* start *

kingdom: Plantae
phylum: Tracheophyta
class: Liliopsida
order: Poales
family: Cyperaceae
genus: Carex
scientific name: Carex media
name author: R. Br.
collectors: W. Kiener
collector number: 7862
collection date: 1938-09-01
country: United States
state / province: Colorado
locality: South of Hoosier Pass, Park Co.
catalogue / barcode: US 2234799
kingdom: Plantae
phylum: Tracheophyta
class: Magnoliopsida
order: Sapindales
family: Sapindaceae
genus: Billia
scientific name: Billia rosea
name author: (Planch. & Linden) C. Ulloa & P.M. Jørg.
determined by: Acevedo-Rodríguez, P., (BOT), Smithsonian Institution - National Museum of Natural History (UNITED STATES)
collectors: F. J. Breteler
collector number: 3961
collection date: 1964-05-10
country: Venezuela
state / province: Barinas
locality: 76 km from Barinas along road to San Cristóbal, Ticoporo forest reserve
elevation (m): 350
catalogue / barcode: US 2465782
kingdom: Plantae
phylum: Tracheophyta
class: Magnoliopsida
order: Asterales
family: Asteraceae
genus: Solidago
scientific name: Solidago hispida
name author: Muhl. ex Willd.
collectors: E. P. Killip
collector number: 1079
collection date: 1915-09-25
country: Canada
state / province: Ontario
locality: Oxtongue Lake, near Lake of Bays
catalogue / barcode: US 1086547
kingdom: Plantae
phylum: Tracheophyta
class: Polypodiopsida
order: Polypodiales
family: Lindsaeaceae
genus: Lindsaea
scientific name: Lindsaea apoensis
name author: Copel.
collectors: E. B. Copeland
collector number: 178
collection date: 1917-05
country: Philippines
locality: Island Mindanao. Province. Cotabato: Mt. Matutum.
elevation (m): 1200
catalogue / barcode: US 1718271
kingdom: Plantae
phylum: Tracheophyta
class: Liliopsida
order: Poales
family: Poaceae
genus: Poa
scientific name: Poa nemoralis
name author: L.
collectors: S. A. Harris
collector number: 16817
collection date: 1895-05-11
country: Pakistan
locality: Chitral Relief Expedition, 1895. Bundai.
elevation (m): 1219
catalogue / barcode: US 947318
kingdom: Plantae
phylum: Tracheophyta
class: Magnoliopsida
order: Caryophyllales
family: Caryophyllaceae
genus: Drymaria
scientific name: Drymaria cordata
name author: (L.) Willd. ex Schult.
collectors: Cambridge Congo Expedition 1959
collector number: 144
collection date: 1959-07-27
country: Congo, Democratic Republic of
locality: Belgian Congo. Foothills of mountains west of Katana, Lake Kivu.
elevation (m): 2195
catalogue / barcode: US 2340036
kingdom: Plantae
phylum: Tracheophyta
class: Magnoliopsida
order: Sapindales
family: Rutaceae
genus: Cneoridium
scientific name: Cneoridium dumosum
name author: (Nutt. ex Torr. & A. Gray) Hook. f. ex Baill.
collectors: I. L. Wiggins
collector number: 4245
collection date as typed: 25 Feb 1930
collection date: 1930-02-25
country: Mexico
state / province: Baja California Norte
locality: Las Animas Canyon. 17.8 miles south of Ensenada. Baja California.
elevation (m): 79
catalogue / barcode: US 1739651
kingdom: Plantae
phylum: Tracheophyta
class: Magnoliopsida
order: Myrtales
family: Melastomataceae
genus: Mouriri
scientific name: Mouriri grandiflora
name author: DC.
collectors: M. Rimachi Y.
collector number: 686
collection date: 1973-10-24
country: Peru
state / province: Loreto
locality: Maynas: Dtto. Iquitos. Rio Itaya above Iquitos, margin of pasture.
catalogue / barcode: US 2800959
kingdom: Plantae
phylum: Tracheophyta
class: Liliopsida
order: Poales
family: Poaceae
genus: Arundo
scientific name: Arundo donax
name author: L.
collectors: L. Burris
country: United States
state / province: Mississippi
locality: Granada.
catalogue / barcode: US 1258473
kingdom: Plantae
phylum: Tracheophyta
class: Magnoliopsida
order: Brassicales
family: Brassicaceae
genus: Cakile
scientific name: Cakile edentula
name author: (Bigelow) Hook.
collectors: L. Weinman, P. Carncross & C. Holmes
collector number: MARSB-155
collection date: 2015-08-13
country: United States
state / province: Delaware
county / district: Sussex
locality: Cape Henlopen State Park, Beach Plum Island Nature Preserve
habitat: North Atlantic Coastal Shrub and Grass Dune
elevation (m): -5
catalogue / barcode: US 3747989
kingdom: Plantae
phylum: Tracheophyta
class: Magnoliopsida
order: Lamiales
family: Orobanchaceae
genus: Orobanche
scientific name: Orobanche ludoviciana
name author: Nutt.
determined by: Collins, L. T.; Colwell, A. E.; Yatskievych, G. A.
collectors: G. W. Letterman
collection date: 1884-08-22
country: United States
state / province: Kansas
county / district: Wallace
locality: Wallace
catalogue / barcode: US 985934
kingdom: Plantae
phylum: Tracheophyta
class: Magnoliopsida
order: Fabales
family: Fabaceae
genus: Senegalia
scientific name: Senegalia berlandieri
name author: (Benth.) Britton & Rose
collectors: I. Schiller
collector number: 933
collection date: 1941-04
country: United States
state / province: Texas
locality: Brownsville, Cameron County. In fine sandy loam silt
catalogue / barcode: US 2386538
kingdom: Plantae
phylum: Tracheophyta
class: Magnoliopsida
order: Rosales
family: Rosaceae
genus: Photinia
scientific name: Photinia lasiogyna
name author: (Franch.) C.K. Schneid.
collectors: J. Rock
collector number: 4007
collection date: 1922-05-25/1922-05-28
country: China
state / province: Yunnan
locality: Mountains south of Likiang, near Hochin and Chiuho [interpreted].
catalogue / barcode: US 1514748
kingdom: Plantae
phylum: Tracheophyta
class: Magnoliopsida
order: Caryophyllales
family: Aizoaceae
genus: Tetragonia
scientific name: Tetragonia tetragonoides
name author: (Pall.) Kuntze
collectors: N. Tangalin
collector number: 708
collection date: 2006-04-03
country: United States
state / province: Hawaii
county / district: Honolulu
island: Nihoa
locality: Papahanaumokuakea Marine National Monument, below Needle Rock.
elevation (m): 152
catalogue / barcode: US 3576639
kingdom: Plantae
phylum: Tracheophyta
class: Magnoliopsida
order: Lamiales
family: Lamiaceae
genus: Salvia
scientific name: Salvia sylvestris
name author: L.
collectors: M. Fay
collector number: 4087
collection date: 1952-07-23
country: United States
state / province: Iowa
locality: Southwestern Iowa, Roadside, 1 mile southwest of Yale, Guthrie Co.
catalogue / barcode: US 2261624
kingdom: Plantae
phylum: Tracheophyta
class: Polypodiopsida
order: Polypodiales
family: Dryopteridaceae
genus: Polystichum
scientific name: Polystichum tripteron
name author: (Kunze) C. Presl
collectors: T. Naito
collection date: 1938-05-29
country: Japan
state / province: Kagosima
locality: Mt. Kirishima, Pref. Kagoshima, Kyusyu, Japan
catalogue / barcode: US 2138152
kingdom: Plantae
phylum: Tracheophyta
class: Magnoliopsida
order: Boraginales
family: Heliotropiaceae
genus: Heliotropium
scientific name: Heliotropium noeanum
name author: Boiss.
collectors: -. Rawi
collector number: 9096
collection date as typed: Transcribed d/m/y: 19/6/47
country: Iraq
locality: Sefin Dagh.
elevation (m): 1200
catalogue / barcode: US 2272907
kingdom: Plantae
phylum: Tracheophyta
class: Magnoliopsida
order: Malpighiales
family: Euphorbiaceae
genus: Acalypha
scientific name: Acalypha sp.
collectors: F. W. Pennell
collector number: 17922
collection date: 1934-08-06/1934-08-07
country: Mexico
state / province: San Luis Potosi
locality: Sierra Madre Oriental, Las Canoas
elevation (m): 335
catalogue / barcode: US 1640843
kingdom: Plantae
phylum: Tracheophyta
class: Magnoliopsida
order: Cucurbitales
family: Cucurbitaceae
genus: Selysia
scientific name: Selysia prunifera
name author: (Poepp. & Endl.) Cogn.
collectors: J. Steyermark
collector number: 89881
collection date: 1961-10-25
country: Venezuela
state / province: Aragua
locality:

* end *

- **WHAT IS EXPECTED**
Please reproduce, without any change, the lines of the items above, starting at the line that contains "genus: Selysia" and ending at the last line of the items.

- **CORRECT ANSWER**
genus: Selysia
scientific name: Selysia prunifera
name author: (Poepp. & Endl.) Cogn.
collectors: J. Steyermark
collector number: 89881
collection date: 1961-10-25
country: Venezuela
state / province: Aragua
locality:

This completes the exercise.